An anonymous security researcher going by the name of SandboxEscaper today publicly shared a second zero-day exploit that can be used to bypass a recently patched elevation of privilege vulnerability in the Microsoft Windows operating system.
SandboxEscaper is known for publicly dropping zero-day exploits for unpatched Windows vulnerabilities. In the past year, the hacker has disclosed over half a dozen zero-day vulnerabilities in Windows OS without actually bothering to make Microsoft aware of the issues first.
Just two weeks ago, the hacker disclosed four new Windows exploits, one of which was an exploit that could allow attackers to bypass a patched elevation of privilege vulnerability (CVE-2019-0841) in Windows that existed when Windows AppX Deployment Service (AppXSVC) improperly handles hard links.
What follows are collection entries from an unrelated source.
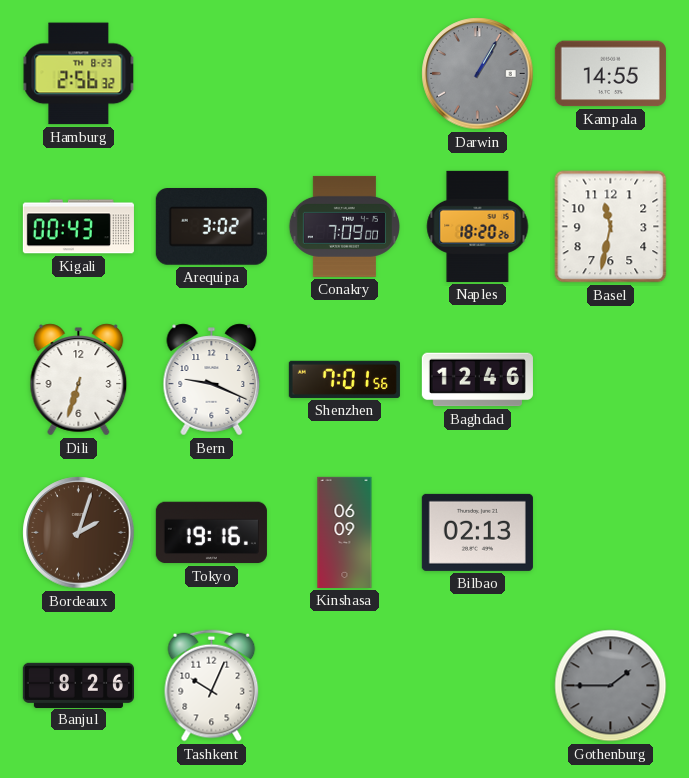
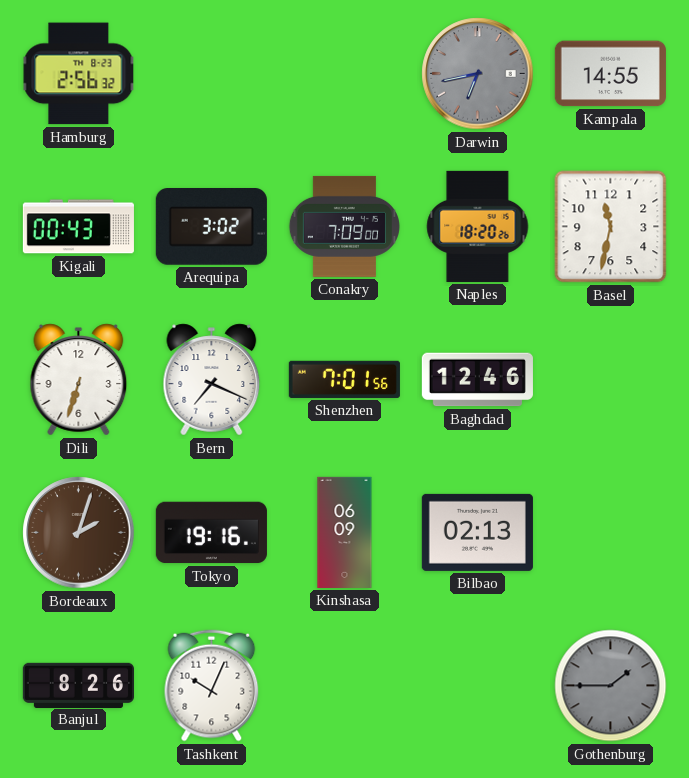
Darwin: 1:05 -> 6:43
Bern: 9:19 -> 7:19
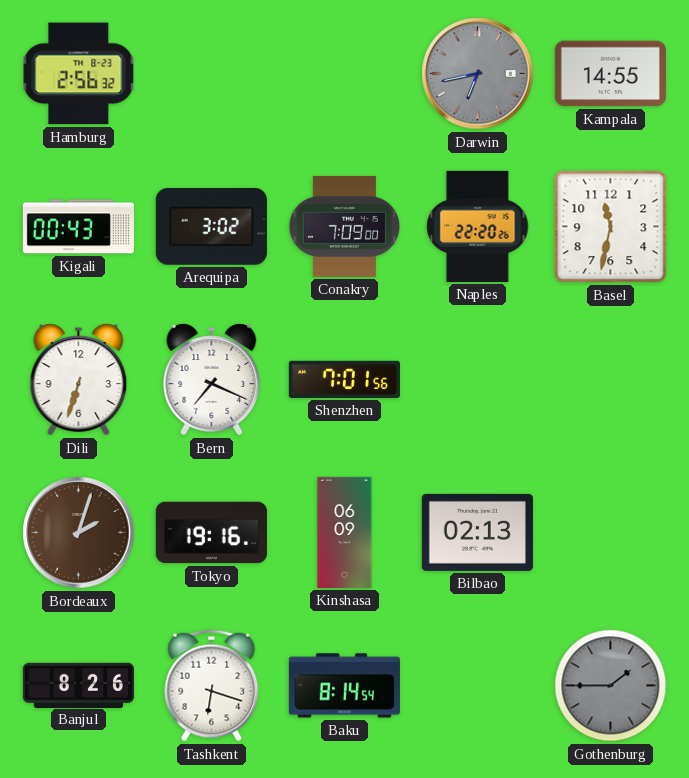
Naples: 18:20 -> 22:20
Baghdad: 12:46 -> none
Tashkent: 10:04 -> 6:18
Baku: none -> 8:14
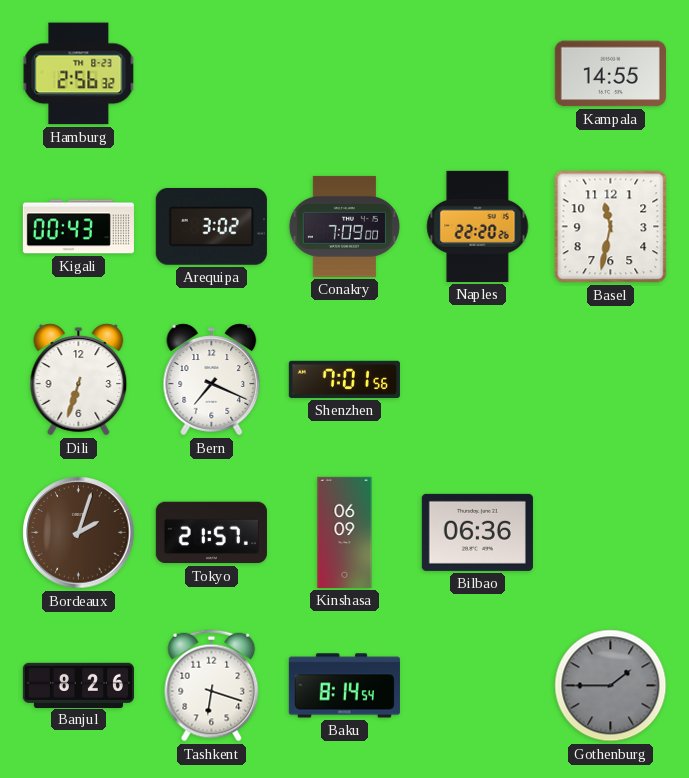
Darwin: 6:43 -> none
Tokyo: 19:16 -> 21:57
Bilbao: 02:13 -> 06:36
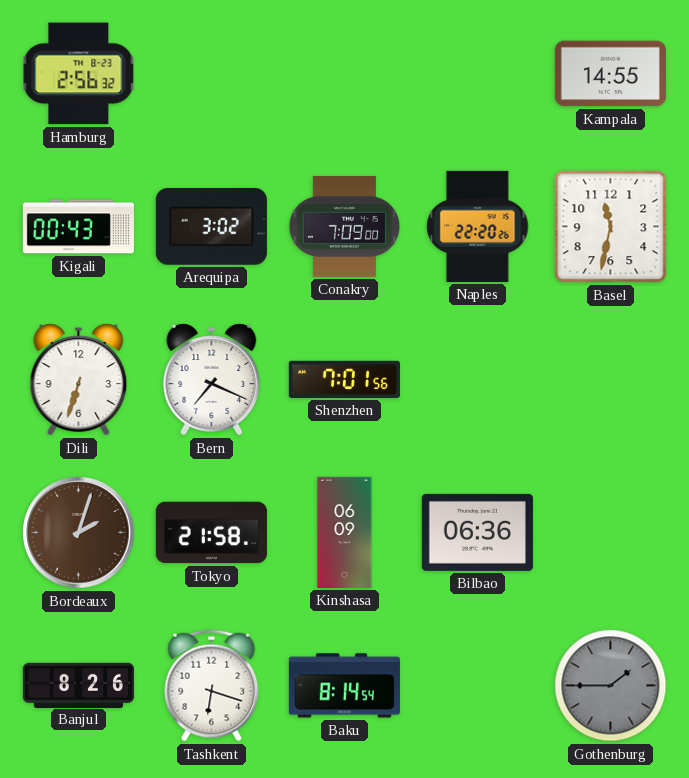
Tokyo: 21:57 -> 21:58
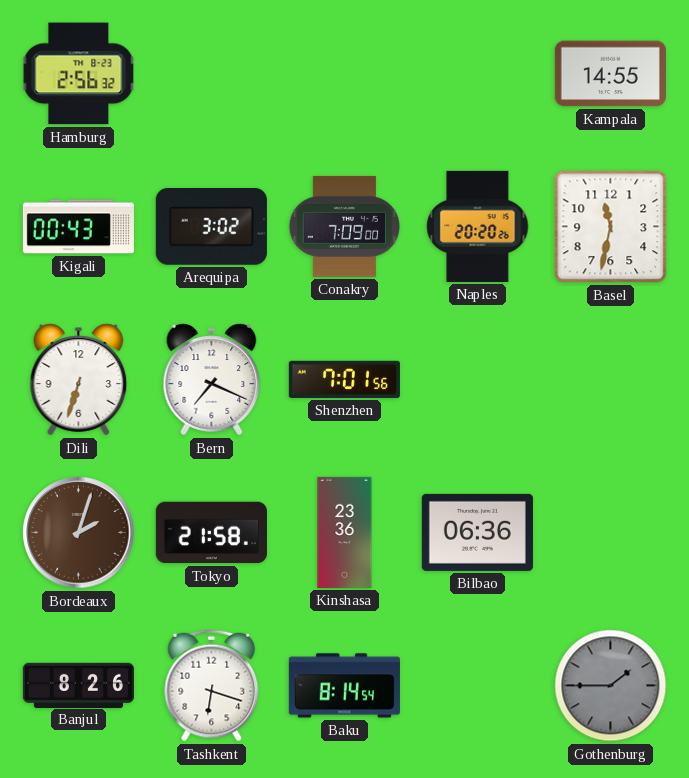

Now, the hacker claims to have found a new way to bypass Microsoft security patch for the same vulnerability, allowing a specially crafted malicious application to escalate its privileges and take complete control of patched Windows machine.
Dubbed ByeBear, as shown in the video demonstration, the new exploit abuses Microsoft Edge browser to write discretionary access control list (DACL) as SYSTEM privilege.
"It's going to increase the thread priority to increase our odds of winning the race condition that this exploits. If your VM freezes, it means you either have 1 core or set your VM to have multiple processors instead of multiple cores... which will also cause it to lock up," SandboxEscaper explains.
"This bug is most definitely not restricted to the edge. This will be triggered with other packages too. So you can definitely figure out a way to trigger this bug silently without having edge pop up. Or you could probably minimize edge as soon as it launches and closes it as soon as the bug completes."
"I think it will also trigger by just launching edge once, but sometimes you may have to wait for a little. I didn't do extensive testing...found this bug and quickly wrote up a PoC, took me like 2 hours total, finding LPEs is easy."
The next patch Tuesday updates from Microsoft are due on 11th June, and it would be interesting to see if the company would acknowledge four previous exploits and the new one and release security fixes to address them.